In saying just what should just then be said,

And holding much that comes into the head

Deliberately back for future use,

When it may just the right effect produce.

In choice of words be cautious and select;

Dwell with delight on this, and that reject.

No slight success will be achieved, if you

By skillful setting make old phrases new.

Then, should new terms be wanted to explain

Things that till now in darkness hid have lain,

And you shall coin, now here, now there, a word

Which our bluff ancestors have never heard,

Due leave and license will not be refused,

If with good taste and sound discretion used.

Nay, such new words, if from a Grecian source,

Aptly applied, are welcomed as of course.

To Virgil and to Varius why forbid

What Plautus erewhile and Cæcilius did?

Or why to me begrudge a few words more,

If I can add them to my scanty score,

When Cato and old Ennius reveled each

In coining new words that enriched our speech?

A word that bears the impress of its day

As current coin will always find its way.

As forests change their foliage year by year,

Leaves that came first, first fall and disappear,—

So antique words die out, and in their room

Other spring up, of vigorous growth and bloom.

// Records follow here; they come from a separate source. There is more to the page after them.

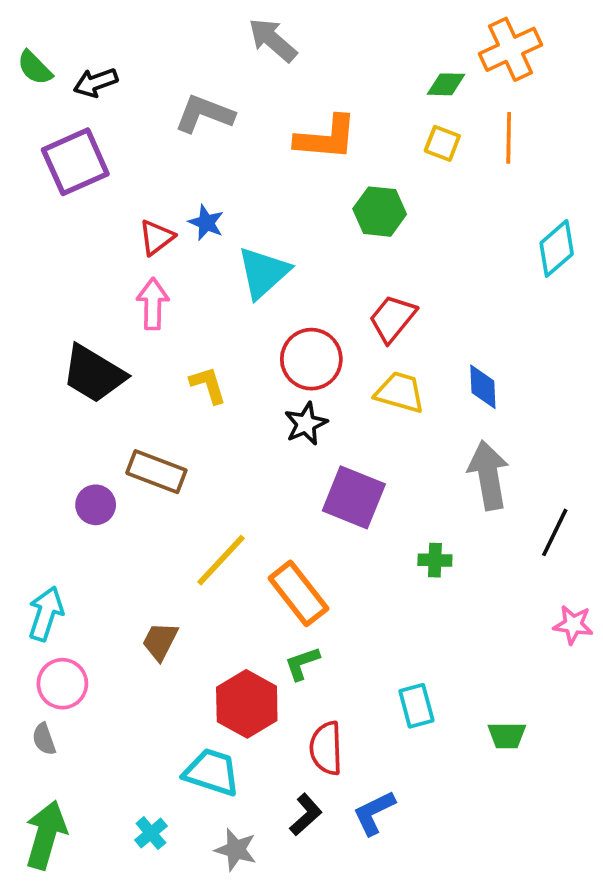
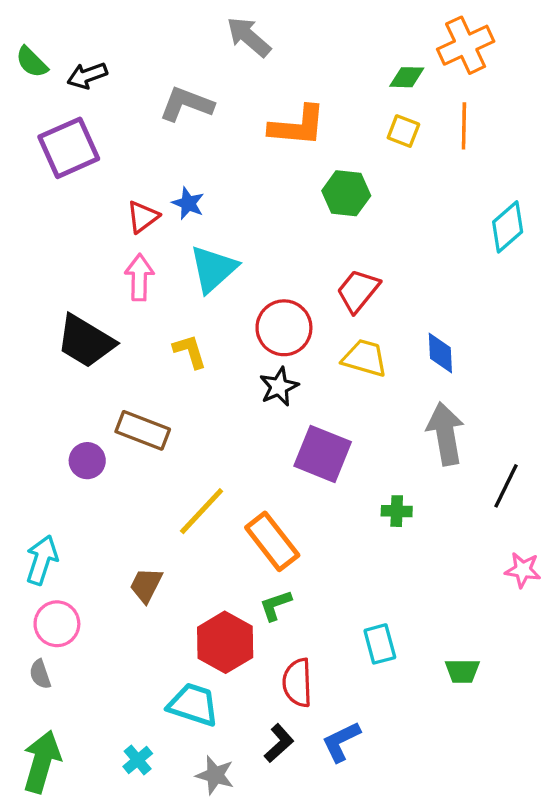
cyan triangle: (263, 272) -> (213, 269), moved

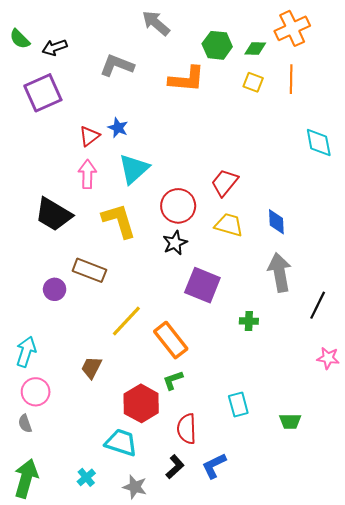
green hexagon: (346, 193) -> (217, 45), moved
cyan diamond: (508, 227) -> (319, 142), turned -60
yellow L-shape: (190, 351) -> (119, 221), size x1.6

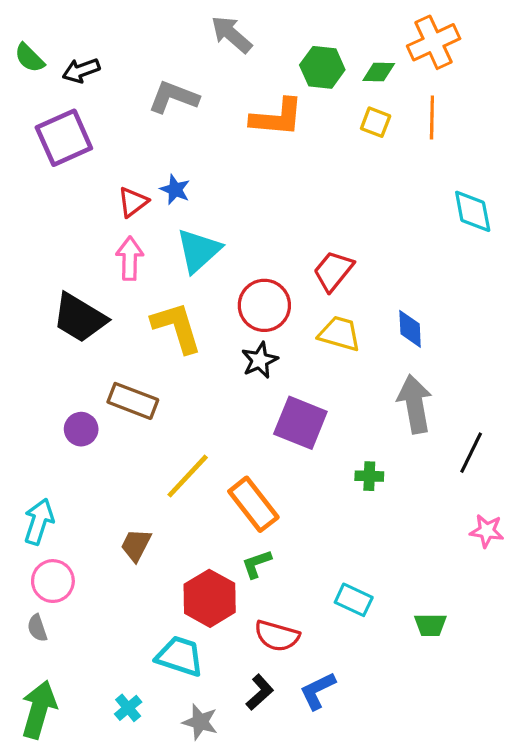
cyan rectangle: (238, 404) -> (354, 600), turned -50
red semicircle: (187, 429) -> (277, 636), turned -72

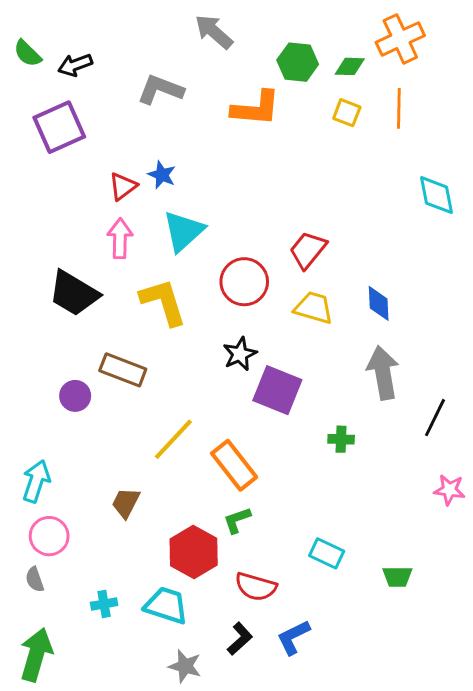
black star: (260, 360) -> (240, 354), moved
cyan cross: (128, 708) -> (104, 604), moved, turned 30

Ourselves, and all that’s ours, to death are due;

And why should words not be as mortal too?

The landlocked port, a work well worthy kings,

That takes whole fleets within its sheltering wings;

Swamps, sterile long, all plashy, rank, and drear,

Groan ’neath the plow, and feed whole cities near;

The river, perilous to field and farm,

Its channel changed, can now no longer harm,—

These, and all earthly works, must pass away;

And words, shall they enjoy a longer day?

Some will revive that we no more allow,

And some die out that are in favor now,

If usage wills it so; for ’tis with her

The laws of language rest as sovereign arbiter.